AI has taken over the stock market. The bond market is next

AI has taken over the stock market. The bond market is next


THE RAPID spread of new technological infrastructure is usually accompanied by booms in bond markets. The emergence of a liquid market for corporate credit on both sides of the Atlantic in the 19th century reflected the express growth of the railway industry. Before the arrival of railway operators with their vast investment needs—to buy land, lay tracks and ship goods—corporate finance was the province of small banks. Afterwards it became coupled first with national, then with international bond markets.

AI has taken over the stock market. The bond market is next

The latest techno-infrastructure frenzy, this time over artificial intelligence, is likewise stoking a bond-market boom (see charts 1 and 2). Since January Meta, Nvidia and Oracle have launched individual bond offerings worth $25bn apiece to fund their AI ambitions—more than any of them has ever raised in equity.

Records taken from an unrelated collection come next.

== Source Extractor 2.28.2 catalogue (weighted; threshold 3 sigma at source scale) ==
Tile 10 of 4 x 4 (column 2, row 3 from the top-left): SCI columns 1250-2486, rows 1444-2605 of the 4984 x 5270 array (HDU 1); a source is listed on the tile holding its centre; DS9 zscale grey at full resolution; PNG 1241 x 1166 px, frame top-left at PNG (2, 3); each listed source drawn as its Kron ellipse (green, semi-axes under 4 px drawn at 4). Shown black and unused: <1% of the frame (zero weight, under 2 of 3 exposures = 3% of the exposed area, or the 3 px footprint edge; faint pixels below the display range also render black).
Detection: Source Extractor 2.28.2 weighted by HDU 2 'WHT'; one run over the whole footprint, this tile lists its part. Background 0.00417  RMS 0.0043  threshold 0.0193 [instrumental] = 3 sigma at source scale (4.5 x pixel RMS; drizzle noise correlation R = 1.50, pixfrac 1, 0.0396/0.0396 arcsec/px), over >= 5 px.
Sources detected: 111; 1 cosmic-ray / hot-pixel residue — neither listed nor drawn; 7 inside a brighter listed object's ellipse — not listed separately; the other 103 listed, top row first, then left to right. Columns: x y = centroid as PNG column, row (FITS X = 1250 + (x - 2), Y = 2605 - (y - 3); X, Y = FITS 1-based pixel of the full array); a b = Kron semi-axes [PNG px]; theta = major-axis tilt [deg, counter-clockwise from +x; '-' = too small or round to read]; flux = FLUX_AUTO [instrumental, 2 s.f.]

So has SpaceX, which added the same sum to the $86bn that Elon Musk’s rockets-to-robots business raised from stock-market investors last month. In March Amazon, whose computing cloud hosts lots of AI workloads, sold $37bn in bonds. Alphabet issued a rare £1bn ($1.4bn) 100-year bond in Britain in February as part of a £5.5bn debt sale, plus more paper in Swiss francs, days after it raised $20bn at home.

Morgan Stanley expects $350bn-400bn in AI-related investment-grade issuance this year in America. That would be nearly a fifth of a record $2.3trn in high-quality dollar-denominated bonds that the bank forecasts firms will sell in America. Another $50bn may come from junk bonds linked to AI projects (out of total high-yield issuance of $440bn). The Bank for International Settlements, central banks’ central bank, recently warned that AI projects may not make enough money to repay the debt that financed them. If bond investing is the “negative art” of choosing what to avoid rather than what to buy, as it is sometimes described, how much avoiding must bond investors do?

In some ways, the AI bonanza makes the corporate-bond market appear a little safer. The total debts of America’s five “hyperscale” cloud giants—Alphabet, Amazon, Meta, Microsoft and Oracle—climbed by $228bn in the six months to March. That is nearly five times more than any such two-quarter increase in the past. The first four of the firms have for years churned out more profit than they know what to do with, so enjoy strong credit ratings. Microsoft’s debt is considered safer than Uncle Sam’s. Only Oracle, the smallest and least profitable of the five, receives a middling “B” grade from big credit-rating agencies (though so do the issuers of about half of American corporate bonds these days).

You might expect a debt-raising boom to raise the spreads on corporate bonds, a measure of their risk relative to safe Treasuries. But thanks to the creditworthiness of the biggest issuers, spreads remain at around 0.8 percentage points on average, close to the lowest in a quarter of a century.

Investors are also beginning to be more discerning between the safe debt of the hyperscalers and bonds funding some of the riskier projects with which the tech giants are associated. In April QTS Data Centers, a firm owned by Blackstone, a giant manager of private assets, issued $4.6bn in bonds to fund an immense data centre in Georgia, of which Microsoft will be a client. Initially the bonds’ yield was 1.1 percentage points higher than for the equivalent Microsoft debt. Since then the spread has widened to 1.6 points.

On the surface, the ballooning issuance of riskier debt looks like a bigger cause for concern. The wave of junk bonds, set off last May by a $2bn bond offering from CoreWeave, which rents out top-tier chip capacity, is swelling. In addition, CoreWeave and fellow “neoclouds” like Nebius and Iren have all issued billions of dollars in convertible bonds this year, which investors can swap for a certain number of the issuer’s shares.

The division between safer and riskier debt may be misleading, however. Historically, financial instability has tended to build up around assets that investors believe to be safe rather than those they already see as sketchy.

When railway defaults surged in the wake of the financial panic of 1873, it led to a worldwide depression. No such cataclysm looks imminent today. It is clear, though, that avoiding duds will be harder than ever. The AI revolution is proceeding at such a blistering pace that some early winners have already turned into losers, then, occasionally, back into winners—and vice versa. Divining which companies will come out on top, and be able to redeem their bonds when they mature in 10, 30 or, in Alphabet’s case, 100 years’ time, will require more negative artfulness than ever.